The model is often considered a sleeker version of the E-Class, the sibling with which it shares the most mechanical similarities to.
In terms of the Mercedes-Benz lineup, the model sits between the E-Class and S-Class. Rivals for the model include the Audi A7 Sportback, BMW 8 Series Gran Coupe, and Porsche Panamera.
One of the most common problem the model has faced is fault code P2006, which is an issue with the intake manifold.
This can be quite a tricky code to diagnose and fix. Owners have found success with a number of solutions, from changing the MAF sensor to reseating the airbox.
Another fairly common issue is represented by P0455, which is a significant leak in the evaporative emission control (EVAP) system. Thankfully, this is not a very serious problem.
This can be caused by leaks in the tubing in the system, as well as defective components in the system. Some owners have also found success with simply tightening or replacing a faulty fuel cap.
Another fairly common and mild problem for the model is P0128, which represents an issue with the temperature of the thermostat coolant.
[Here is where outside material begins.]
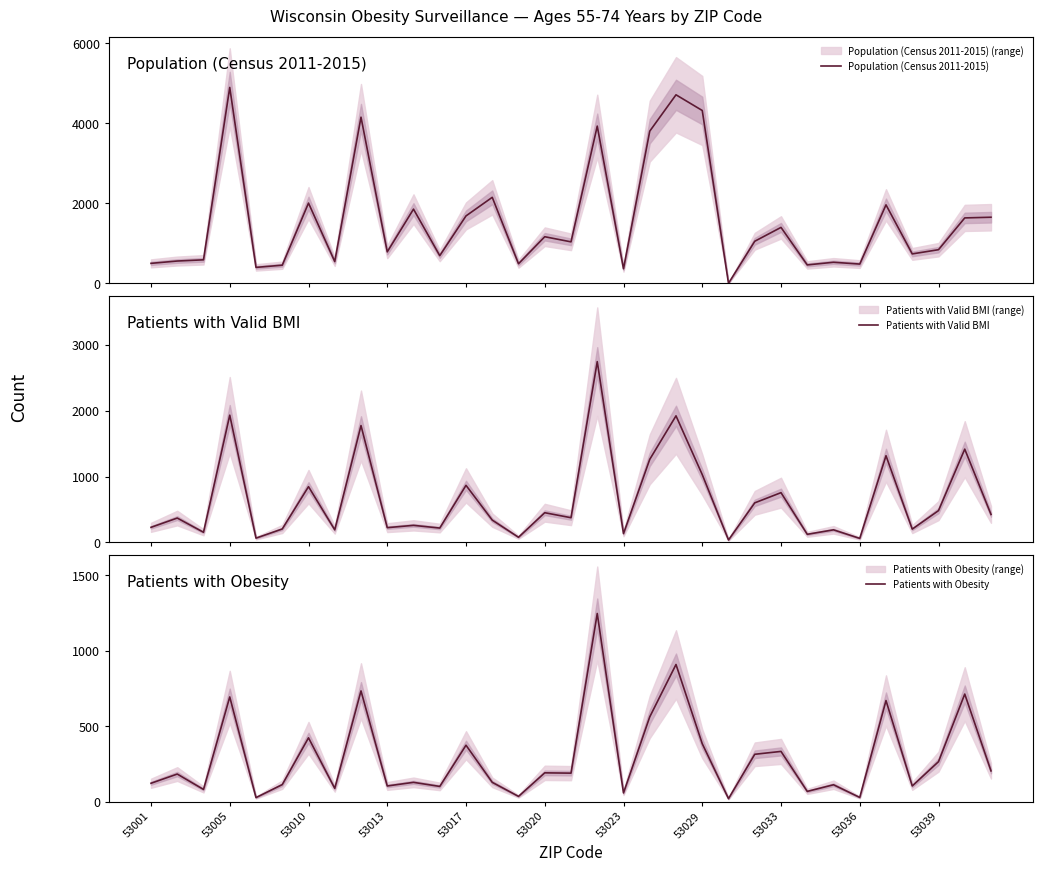

What is the maximum value for Patients with Valid BMI?

2747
Rather than overheating, this code indicates that the coolant is not reaching the desired operating temperature fast enough, which can affect performance.
One of the most likely causes for this issue is a failed thermostat, which should be replaced. It is also a good idea to have the coolant replaced to the correct level as having both too high or too low levels can cause this issue.